## [Выбранный отрывок]
****************

Совершенно, в общем, не то, что ожидается от добавления приставки «термо-», которая воспринимается как своеобразный синоним «супер-», как совершение качественного скачка и выход на новый уровень. Как-то так сложилось, что в представлении среднего человека разница между ядерным и термоядерным примерно как между ангелом и архангелом — и то, и другое сверхъестественно, но второе явно круче.

Дело, разумеется, в бомбах. Именно бомбы были ключевым элементом рекламной кампании ядерных реакций деления, и синтеза, именно эта кампания привела к тому, что как писал живой классик, «общество в т.н. "развитых странах" воспринимает А–бомбу не как оружие (сопоставимое по разрушительной силе с другими средствами ведения войны), а как всесокрушающий божественный гнев, который не измеряется в цифрах*».
(* В числах, конечно, но редактора у живого классика не было, что уж там).

И вот термоядерная бомба-то действительно оказалась новым оглушительно умалчиваемым словом холодной войны, действительно заслужила приставку «супер-», и действительно по мощности может превосходить ядерную на порядки. Но не потому, что в её основе какое-то принципиально более калорийное топливо, а по сугубо инженерным причинам.

****************

## [Сохранённые данные]
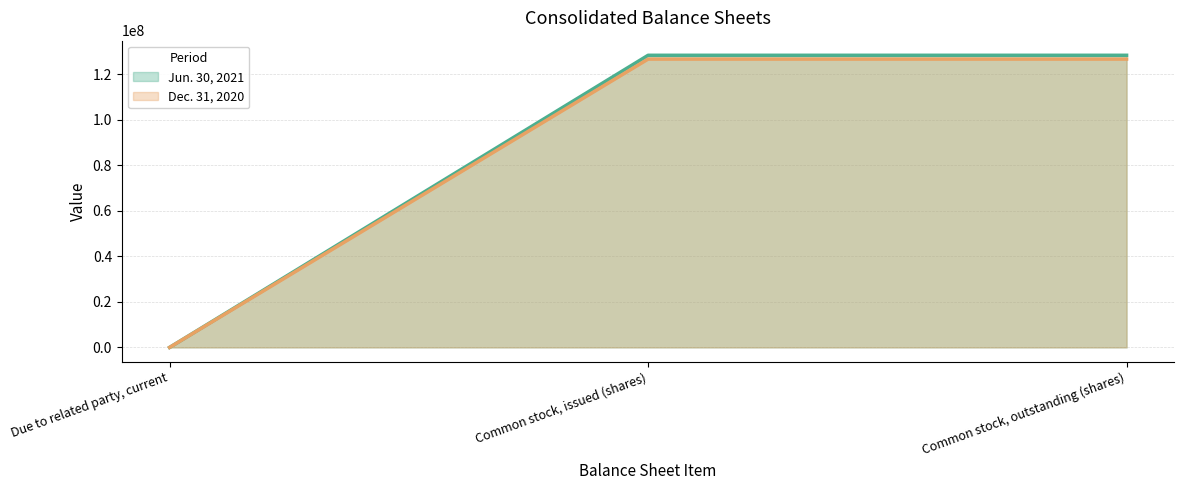

List the labels in order of Dec. 31, 2020 value, largest first.

Common stock, issued (shares), Common stock, outstanding (shares), Due to related party, current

****************

## [Цель упражнения]
Выпишите из отрывка о ядерной и термоядерной бомбе все слова с корнем «ядер» в порядке их появления.

## [Результат упражнения]
ядерным, термоядерным, ядерных, термоядерная, ядерную